Saldırının ilk dalgasına yaygın olmasa da grev, direniş ve işgalle karşılık veren işçi sınıfı, sermaye düzeninin dayattığı işsizlik, sefalet ve onursuzluğa karşı da yeni çıkışlarla yanıt vermeye çalışacaktır. Gündemi işgal eden seçimlerin geride kalması ile işçi sınıfı, en azından ileri bölükleri şahsında krize ve yıkıcı sonuçlarına daha özel bir ilgi göstermeye başlayacaktır.

Kısacası, dünyada olduğu gibi ülkemizde de sınıf çatışmalarının sertleşme eğilimi güçlenmektedir. 

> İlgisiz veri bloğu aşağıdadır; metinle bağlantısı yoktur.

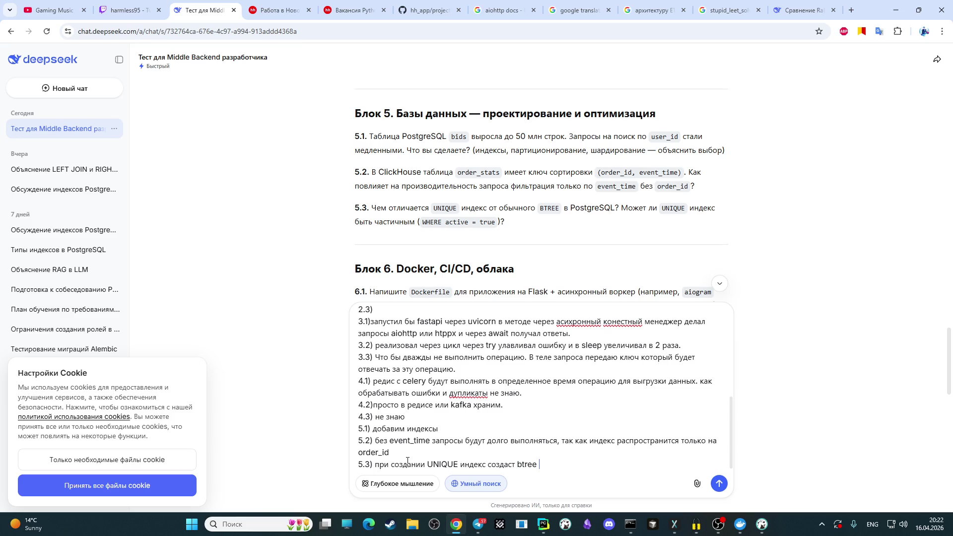
key(alt+shift)
text(нечем )
text(не будт)
key(BackSpace)
text(ет отли)
text(чаться)
text(Да )
text(может быть.)
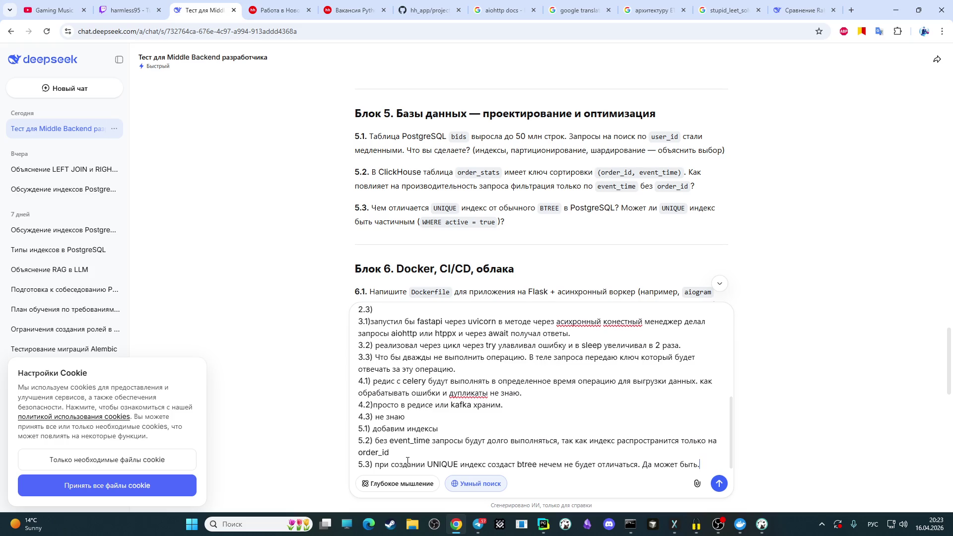
key(shift+Return)
- Bring OBS Studio to the front and mute the microphone input
scroll(483, 154, down, 3)
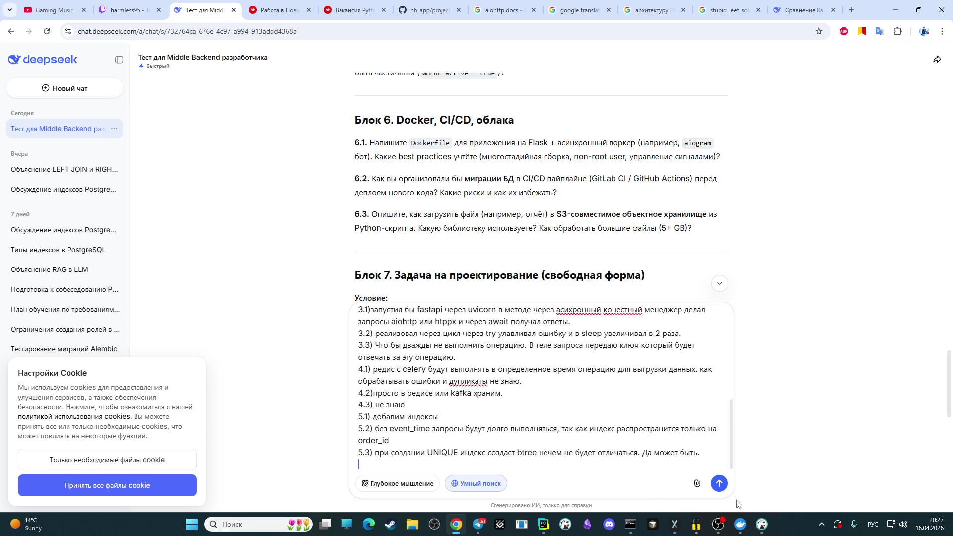
click(718, 524)
click(399, 334)
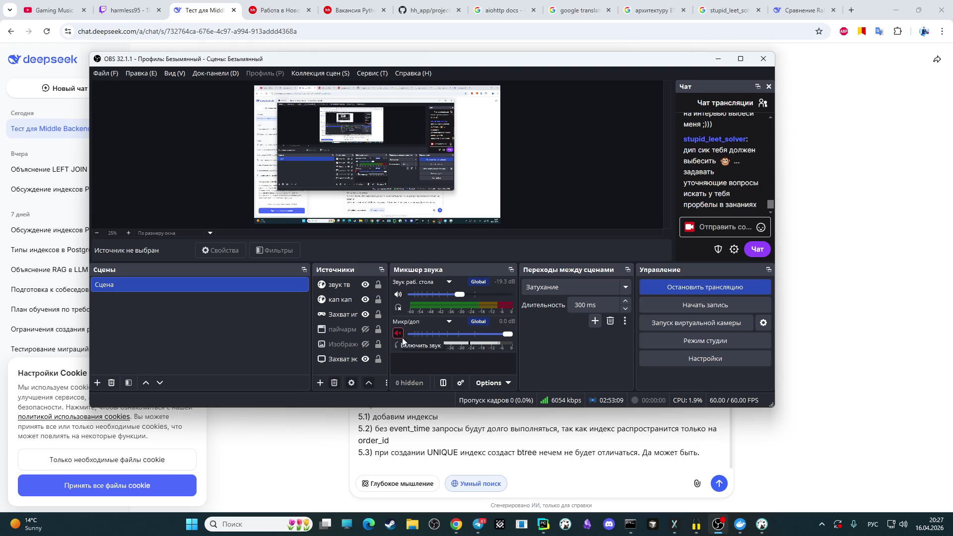
- Leave the OBS microphone input unmuted and return to the DeepSeek chat in Chrome
click(403, 335)
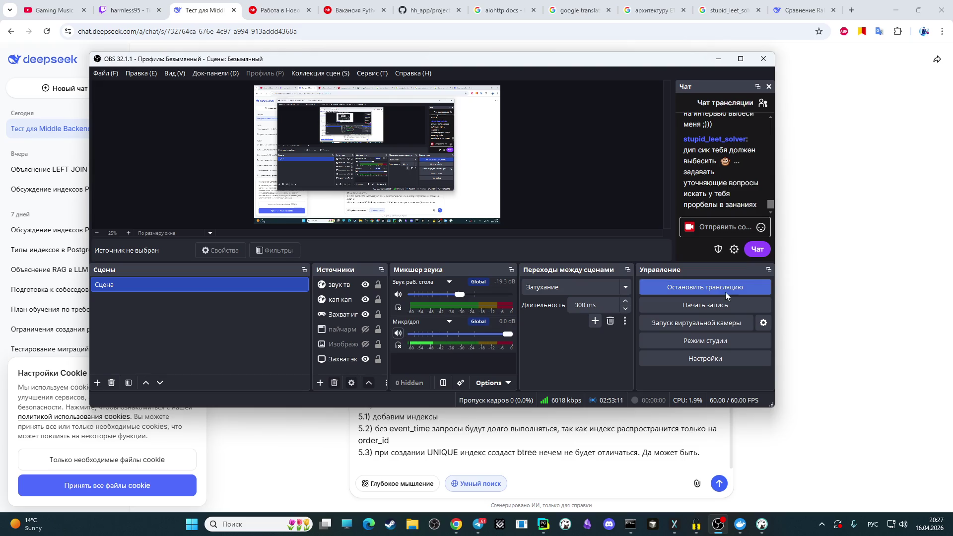
key(alt+Tab)
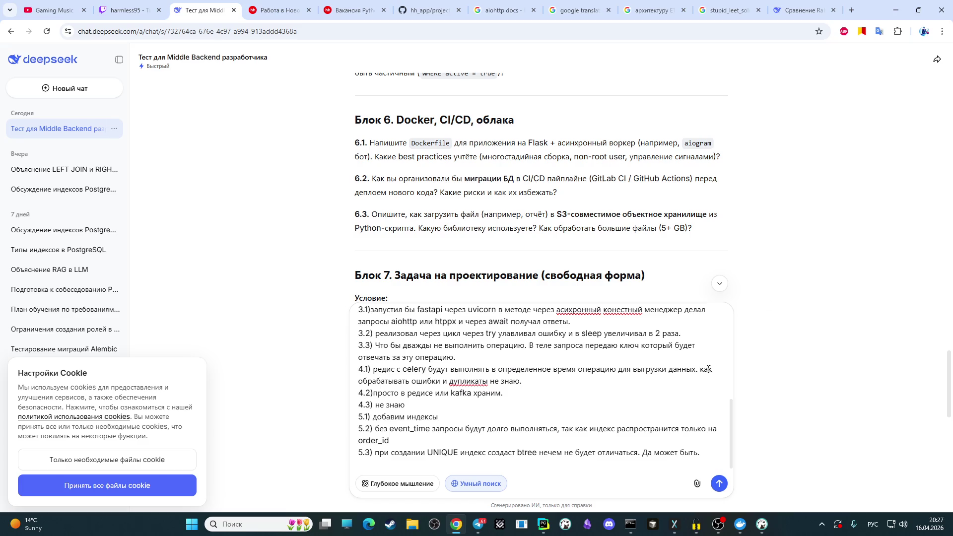
- Start answer 6.1: the Dockerfile specifies FROM with the Python version
scroll(572, 417, down, 1)
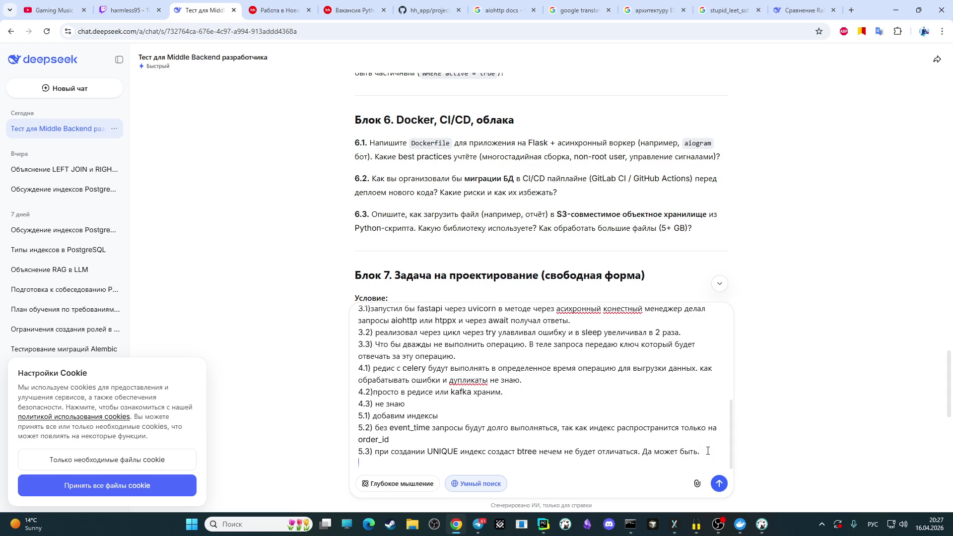
text(6.)
text(1)
text())
text(нап)
key(BackSpace)
key(BackSpace)
key(BackSpace)
text(указал)
key(alt+shift)
text(FROM)
key(alt+shift)
key(alt+shift)
text(python)
key(alt+shift)
text(версию)
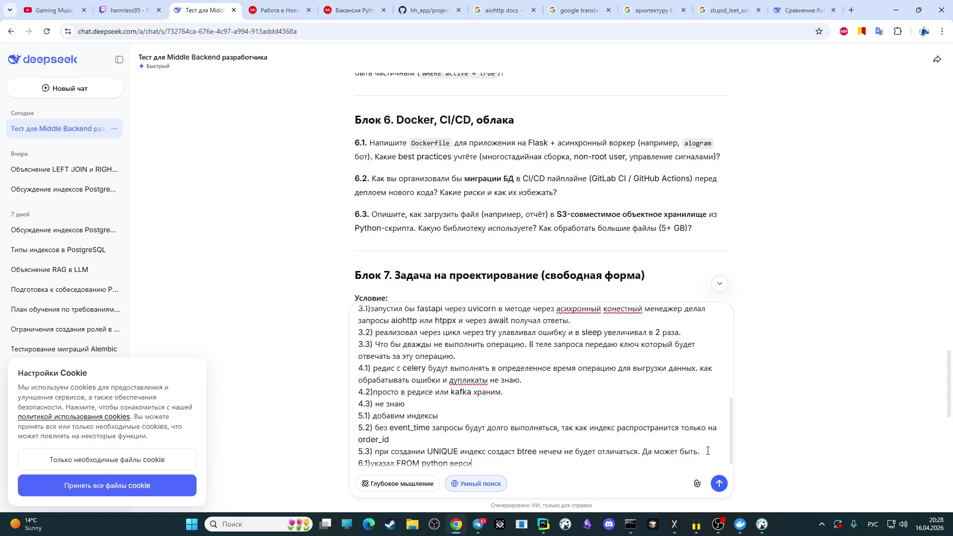
- Add working directory, dependency install, project copy, and a CMD running Flask via gunicorn
text(сборки, )
text(рабочую )
text(директор)
text(ию,)
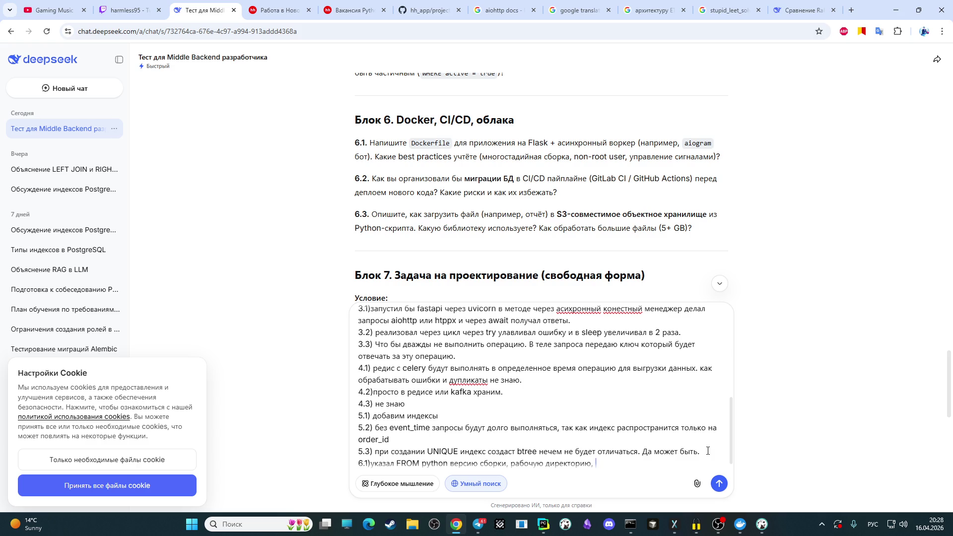
text(установил )
text(бы за)
text(висимост)
text(и библио)
text(тек,)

Bu koşullarda gündemimize giren 1 Mayıs’a hazırlık süreci, kapitalizme ve onun küresel krizine karşı mücadeleyi yükseltme eksenli bir çalışmaya konu edilmelidir. Krizin yıkıcı sonuçlarına karşı meşru zeminde gelişen grev, direniş, işgal gibi militan eylemler desteklenmeli, bu tür eylemlere müdahaleye öncelik tanınmalıdır. Sınıfın direnen bölüklerini de hedef alan devlet terörü teşhir edilmeli, işçi sınıfı, krizin yıkıcı etkilerinin dolaysız sonucu olan bu zorbalığa karşı da direnişe çağrılmalıdır. 

Krizin faturasını kapitalistlere ödetmek, acil demokratik talepler uğruna mücadeleyi anti-kapitalist/anti-emperyalist mücadele ile birleştirmek… Kızıl 1 Mayıs sürecine hazırlığın temel ekseni bu olmalıdır. Bu ise 1 Mayıs’a hazırlık sürecinin, sınıf eksenli yoğunlaşmış bir çalışma olarak planlanmak zorunluluğu anlamına gelir.

Komünistler, bahar sürecinin birikim, deneyim ve enerjisini bu yönde seferber ederek sürece çok yönlü olarak yüklenmelidirler!